Debo aclarar que no soy un lector asiduo de la obra de Mario Mendoza. Me acerqué a su última novela por una recomendación excepcional de un amigo excepcional, y por una excepción, me tomé cuatro horas de un domingo caluroso en la ciudad de la furia para leer Los vagabundos de Dios. Una novela que cruza las fronteras de la imaginación al presentar, capítulo tras capítulo, el porcentaje molecular de la dosis de etanol, alquitrán y gasolina suficientes para mezclar en un cóctel Molotov, y ese cóctel tan explosivo como místico se alcanza a prender, pero inmediatamente se apaga.
Los vagabundos de Dios se presenta como una novela de agitación juvenil y fanatismo ancestral, su personaje principal -cuya personalidad se encuentra anclada a la sombra de una madre errática- divaga por un sinfín de escenarios pospandémicos, buscando, sin norte o dirección clara, la respuesta a preguntas que nunca se fórmula en primera persona. Algo que le permite a Mendoza echar mano de una serie de personajes genéricos con poco o nulo desarrollo; o más bien, con un desarrollo incipiente, pero que terminan casi que por inercia mística cargando con el peso de la narrativa mientras el protagonista busca algún norte.
Sin conocer las posiciones o reflexiones sociales del autor, considero, con algo de intuición, que se vale de las intersecciones existenciales de su protagonista para presentar su visión del mundo; de la política corrosiva y corrupta de un país inmediato; de la fe como posibilidad de sanación ante la depredación voraz del capitalismo; del reciente estallido social, sus angustias, conspiraciones y devaneos. Son tantos temas, delirios y fanatismos, que, al concluir la lectura de la novela -si se lee en cuatro horas, claro está- sobreviene una obsecuente confusión mental.

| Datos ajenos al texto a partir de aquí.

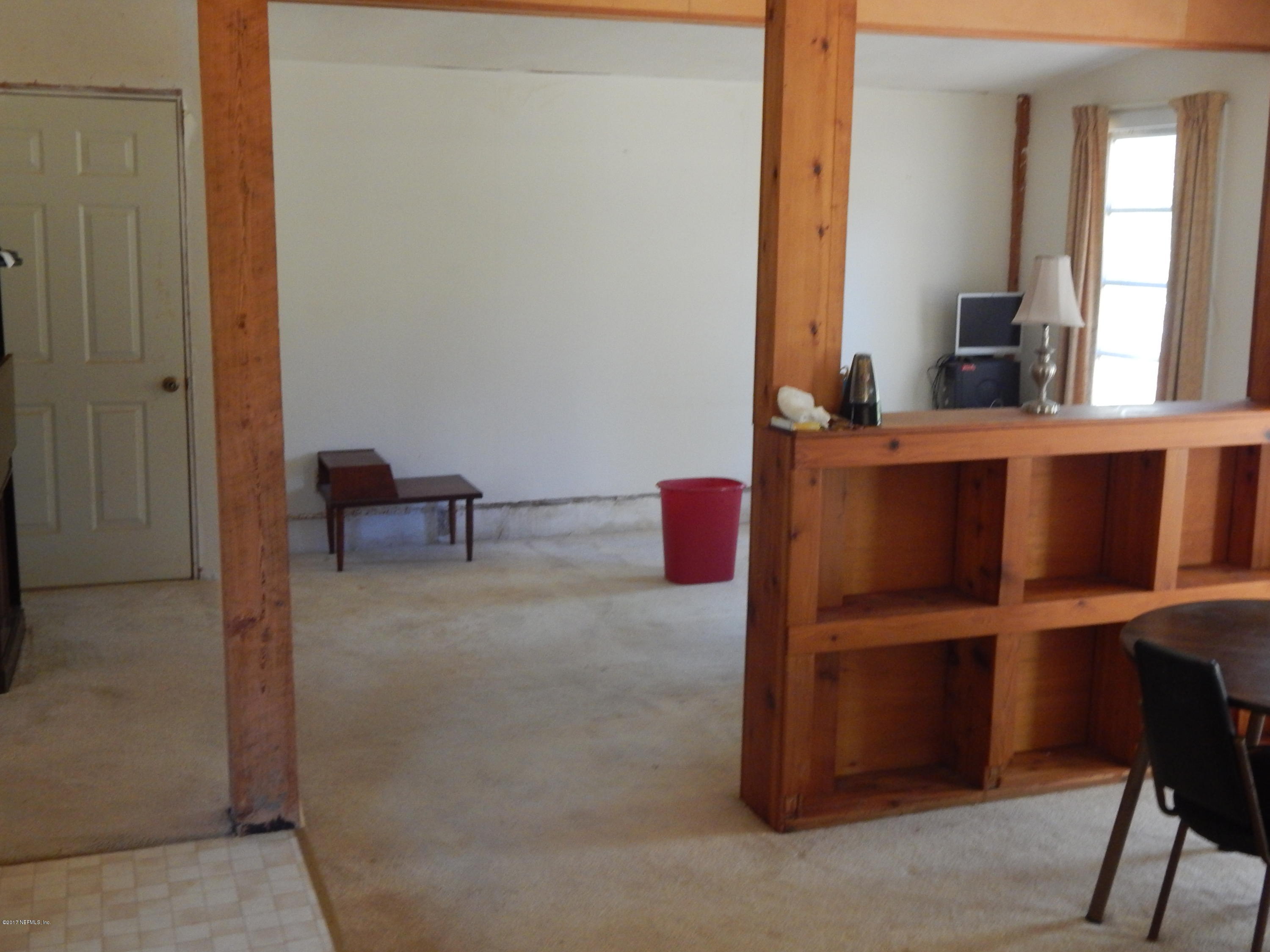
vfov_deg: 37.7
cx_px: 635
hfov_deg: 49.0
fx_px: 1394
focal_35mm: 38
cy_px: 476
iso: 400
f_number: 3.4
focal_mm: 6.8
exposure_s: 1/25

Además de cierta burla por una que otra ingenuidad cinematográfica, algo de condescendencia práctica por el destino de algún personaje secundario; eso sí, en ningún momento -y lo digo en mi caso particular- se siente afinidad con el vagabundo mayor -que dudo tenga mucho que ver con el Mario Mendoza de carne y hueso que tampoco conozco-
No sé si forme parte de su estilo o su propuesta estructural, pero la tendencia del autor a conectar a su vagabundo con nuevas posibilidades narrativas, a partir de encuentros casuales, correos electrónicos, llamadas de última hora o fantasmas de ultratumba, me resulta excesivo. Reduce la novela a un cúmulo de historias vagamente conectadas, pero en esencia, son historias confusas y asimétricas. De ahí que el protagonista se mueva al vaivén de una casualidad chochante que siempre resulta siendo muy similar: una llamada, alguien con quien hablar, otra persona para contactar, un correo electrónico. ¿Se me escapa alguna?
Es la primera y seguro es la última novela que leeré de su prolífico autor. Aunque me asiste una intuición, creo, por cierta corazonada, que Mendoza tal vez me resulte más atractivo como cultor del relato breve, así que recibo recomendaciones en ese sentido. Porque en relación a su rol de novelista, considero que en Los vagabundos de Dios tuvo cierta dificultad para sostener una novela de casi 400 páginas.
Por lo demás, me dejó pensando en aquella IA que puede conectar -cual tabla ouija pospandémica y metareferencial- con el aura celestial de los muertos.